To do:
(a) According to the match report, which United player scored the equalizer against Villarreal?
(b) Copy the match report between "Villarreal 1-1 Manchester" and "side level (55).", inclusive, renaming "Gdansk" as "Gdańsk" throughout.

Excerpted passage:

◇ ◇ ◇ ◇ ◇ ◇ ◇

Villarreal 1-1 Manchester United (Villarreal 11-10 win on penalties)
Ole Gunnar Solskjaer’s quest for a first trophy as Manchester United manager goes on after a dramatic 11-10 penalty shootout defeat against Villarreal in the Europa League final following a 1-1 draw in Gdansk, Poland.
In front of 9,500 supporters, Gerard Moreno met Daniel Parejo’s free-kick to steer home his 30th goal in all competitions to give the Spanish side a first-half lead (29).
United, who won the competition under Jose Mourinho in 2017, were indebted once again to the razor-sharp finishing of Edinson Cavani, who struck his 16th goal in his last 11 Europa League starts to haul his side level (55).
It was one of just two shots on target from United as extra time failed to illuminate a poor contest, but Geronimo Rulli would prove the hero during a pulsating shootout, first converting his own penalty before keeping out De Gea’s effort as Unai Emery clinched a fourth Europa League title.
Solskjaer, who famously struck with virtually the last kick against Bayern Munich to win the Champions League for United on this day in 1999, spoke about the pressure and expectation to claim his first piece of silverware as United boss, 22 years on from that fateful night.
Villarreal arrived in Gdansk unbeaten in their 14 Europa League matches, winning 12, while it was 20 years ago that an English side vanquished an opponent from La Liga in a European final – losing all nine previous occasions dating back to Liverpool’s UEFA Cup triumph over Alaves in 2001.
Sir Alex Ferguson sat watching on in the stands at the Polsat Plus Arena. As did Wayne Rooney, the last United captain to lift a trophy, and they would have been encouraged by the start.
Marcus Rashford, one of just two survivors from the United side that beat Ajax in the final four years ago, teed up Scott McTominay for an early shot from the edge of the box but he dragged his effort well wide.
Solskjaer’s men had already knocked out two Spanish sides – Real Sociedad and Granada – en route to the final, and Villarreal were struggling to get out of their own half in the opening quarter of an hour.
Emery, who won it three times in a row with Sevilla, continued to look agitated as Luke Shaw collected Aaron Wan-Bissaka’s cross with his fizzed shot just evading the studs of Bruno Fernandes.
Villarreal absorbed the early threat and began to impose themselves via a spate of Daniel Parejo corners. On one such occasion when United failed to clear, Carlos Bacca’s dexterous rabona cross was headed over Pau Torres.

◇ ◇ ◇ ◇ ◇ ◇ ◇

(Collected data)
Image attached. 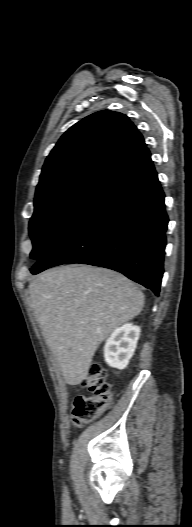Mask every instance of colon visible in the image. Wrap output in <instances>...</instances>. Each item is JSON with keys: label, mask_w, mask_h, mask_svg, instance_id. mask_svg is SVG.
Returning a JSON list of instances; mask_svg holds the SVG:
<instances>
[{"label": "colon", "mask_w": 192, "mask_h": 527, "mask_svg": "<svg viewBox=\"0 0 192 527\" xmlns=\"http://www.w3.org/2000/svg\"><path fill=\"white\" fill-rule=\"evenodd\" d=\"M81 385L92 395L76 398L72 410L73 421L76 425L90 422L97 418L111 403L114 392L104 367L92 363Z\"/></svg>", "instance_id": "colon-1"}]
</instances>
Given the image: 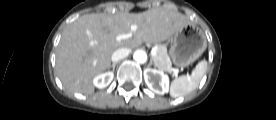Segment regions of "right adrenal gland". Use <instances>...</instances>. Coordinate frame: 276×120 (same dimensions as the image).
Wrapping results in <instances>:
<instances>
[{
	"label": "right adrenal gland",
	"mask_w": 276,
	"mask_h": 120,
	"mask_svg": "<svg viewBox=\"0 0 276 120\" xmlns=\"http://www.w3.org/2000/svg\"><path fill=\"white\" fill-rule=\"evenodd\" d=\"M116 64H117V62H115V63L112 64L113 71L115 70Z\"/></svg>",
	"instance_id": "obj_1"
}]
</instances>
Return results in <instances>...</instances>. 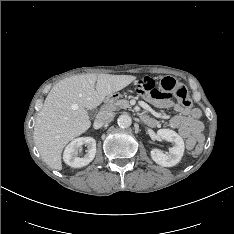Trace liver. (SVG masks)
Returning a JSON list of instances; mask_svg holds the SVG:
<instances>
[{
    "label": "liver",
    "instance_id": "obj_1",
    "mask_svg": "<svg viewBox=\"0 0 234 234\" xmlns=\"http://www.w3.org/2000/svg\"><path fill=\"white\" fill-rule=\"evenodd\" d=\"M135 79L132 75L82 74L58 82L47 95L34 127V142L43 161L61 170L66 144L91 126L87 109L96 108L106 96Z\"/></svg>",
    "mask_w": 234,
    "mask_h": 234
}]
</instances>
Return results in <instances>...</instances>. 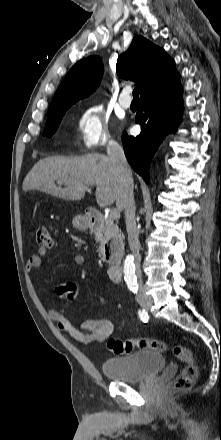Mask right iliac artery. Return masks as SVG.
<instances>
[{
    "label": "right iliac artery",
    "mask_w": 221,
    "mask_h": 440,
    "mask_svg": "<svg viewBox=\"0 0 221 440\" xmlns=\"http://www.w3.org/2000/svg\"><path fill=\"white\" fill-rule=\"evenodd\" d=\"M138 315H139V317H140V319L142 321H144V322L148 321L149 316H148V313L145 310H139L138 311Z\"/></svg>",
    "instance_id": "right-iliac-artery-1"
}]
</instances>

◇ ◇ ◇ ◇ ◇ ◇ ◇

Solutions to each task:
(a) Edinson Cavani

(b)
Villarreal 1-1 Manchester United (Villarreal 11-10 win on penalties)
Ole Gunnar Solskjaer’s quest for a first trophy as Manchester United manager goes on after a dramatic 11-10 penalty shootout defeat against Villarreal in the Europa League final following a 1-1 draw in Gdańsk, Poland.
In front of 9,500 supporters, Gerard Moreno met Daniel Parejo’s free-kick to steer home his 30th goal in all competitions to give the Spanish side a first-half lead (29).
United, who won the competition under Jose Mourinho in 2017, were indebted once again to the razor-sharp finishing of Edinson Cavani, who struck his 16th goal in his last 11 Europa League starts to haul his side level (55).